I wasn't raised like a contractor's son so I didn't grow with the Hole Hawg. However, working in the financial mines of the bank kingdoms in my youth, I discovered Unix. It lived in grey boxes and spoke in grunts like cd and pwd in black windows. It didn't have shiny buttons and easy-grip handles and didn't like to dialog box. It worked tirelessly in the cold rooms of the machines. Legend had it that you could depend on it if your life depended on it. Most people didn't go in those rooms. Some who went only did enough to get the job done. But I felt different. I thought once you opened its shell, there was a lot that it could say and lot one could learn. I found an old book containing its language and started to say the words to see if that worked. And it did. It spoke in the most beautiful 80-column voice and answered only what you needed and no more. We communicated and our chats grew longer - almost like scripts in a play.

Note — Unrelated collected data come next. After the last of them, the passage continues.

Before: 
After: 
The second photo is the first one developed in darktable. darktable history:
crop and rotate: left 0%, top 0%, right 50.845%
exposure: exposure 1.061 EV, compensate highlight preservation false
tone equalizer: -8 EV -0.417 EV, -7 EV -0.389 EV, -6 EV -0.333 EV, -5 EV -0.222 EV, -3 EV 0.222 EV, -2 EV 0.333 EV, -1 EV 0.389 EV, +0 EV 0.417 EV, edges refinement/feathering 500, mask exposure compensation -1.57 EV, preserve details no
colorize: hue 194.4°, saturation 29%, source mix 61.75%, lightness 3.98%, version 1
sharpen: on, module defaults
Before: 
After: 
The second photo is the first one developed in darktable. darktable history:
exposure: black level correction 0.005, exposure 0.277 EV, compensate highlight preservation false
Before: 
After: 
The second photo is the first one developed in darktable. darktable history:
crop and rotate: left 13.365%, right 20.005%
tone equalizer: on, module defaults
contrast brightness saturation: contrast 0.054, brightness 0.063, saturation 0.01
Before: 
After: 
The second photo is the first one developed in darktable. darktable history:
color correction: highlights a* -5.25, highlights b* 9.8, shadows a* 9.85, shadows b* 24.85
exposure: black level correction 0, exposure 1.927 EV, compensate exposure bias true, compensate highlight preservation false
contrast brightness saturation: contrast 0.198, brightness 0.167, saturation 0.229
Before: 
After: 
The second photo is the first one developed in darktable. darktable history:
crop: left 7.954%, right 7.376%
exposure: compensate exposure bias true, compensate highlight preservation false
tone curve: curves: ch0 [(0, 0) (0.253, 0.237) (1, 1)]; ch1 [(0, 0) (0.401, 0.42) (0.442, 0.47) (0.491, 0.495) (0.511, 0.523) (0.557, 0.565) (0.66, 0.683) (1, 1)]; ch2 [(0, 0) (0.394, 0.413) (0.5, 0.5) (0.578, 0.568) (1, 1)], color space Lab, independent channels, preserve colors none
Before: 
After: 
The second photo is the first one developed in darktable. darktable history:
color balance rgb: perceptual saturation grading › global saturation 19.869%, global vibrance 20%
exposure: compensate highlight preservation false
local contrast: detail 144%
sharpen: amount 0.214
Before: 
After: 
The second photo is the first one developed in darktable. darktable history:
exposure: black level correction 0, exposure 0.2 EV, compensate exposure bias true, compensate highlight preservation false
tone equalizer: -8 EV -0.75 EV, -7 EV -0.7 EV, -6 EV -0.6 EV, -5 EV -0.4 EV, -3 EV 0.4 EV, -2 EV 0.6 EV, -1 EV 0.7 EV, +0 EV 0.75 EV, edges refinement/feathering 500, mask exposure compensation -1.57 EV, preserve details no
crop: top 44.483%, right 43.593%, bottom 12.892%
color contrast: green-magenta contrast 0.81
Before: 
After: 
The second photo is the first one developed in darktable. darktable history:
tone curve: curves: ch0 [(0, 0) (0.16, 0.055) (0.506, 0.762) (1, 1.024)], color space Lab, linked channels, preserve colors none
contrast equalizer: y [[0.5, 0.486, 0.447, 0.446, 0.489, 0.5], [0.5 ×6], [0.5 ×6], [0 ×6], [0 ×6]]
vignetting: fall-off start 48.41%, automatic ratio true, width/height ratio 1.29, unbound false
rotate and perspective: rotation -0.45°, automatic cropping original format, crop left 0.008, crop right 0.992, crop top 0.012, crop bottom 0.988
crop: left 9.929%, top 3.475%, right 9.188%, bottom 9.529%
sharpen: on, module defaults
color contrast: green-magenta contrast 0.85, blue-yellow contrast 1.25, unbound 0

Decades have passed and it has gone beyond the cold rooms to our warm pockets. It still works tirelessly. You can still depend on it. It has changed its shape and wears colours if you want it to. But deep down, I know it to have the same kernel of truth. If you want to talk to it in those ancient grunts, it will still answer back. And that to me still is the most beautiful language.
That's a poor representation of the big smile I had on my face while reading this.
I've spent 25 years now "messing" with Linux. Installing over-the-air interactive TV Linux-based mpeg stream devices in central London-based TV channels. Managing web servers and compute clusters for US universities. Wrangling SANs and VMware together to create email services for education. Load balancers. Macs. Private compute environments on VMware for developers. Kubernetes clusters for what felt like a million microservices.
All the while, Unix has been there for me to hack on, mess with, debug, wrangle, chase down, curse, and praise.
It's an old, dependable friend now, but has lost none of its vigour. I imagine it will be there long after I'm gone, probably long after any of us are around.
Two things being decades old doesn’t mean they share the same situation. Not every concept is automatically obsolete after a few decades (COBOL definitely is though).
Reading Tolkien and playing D&D in grade school primed me for an almost magical realist(?) perspective. Wargames revealed a hidden world of interconnected monoliths designed and guarded by wizards who actually thought of themselves as wizards.
As a young outsider, I could gain access to this world only by breaking in or fast-talking someone. Once inside I'd have my own room and could learn magic at my own pace. I could explore. The wizard might banish me if he finds out.
This was literally half of the books I'd read growing up come to life.
Decades have passed and it has gone beyond the cold rooms to our warm pockets. It still works tirelessly. You can still depend on it. It has changed its shape and wears colours if you want it to. But deep down, I know it to have the same kernel of truth. If you want to talk to it in those ancient grunts, it will still answer back. And that to me still is the most beautiful language.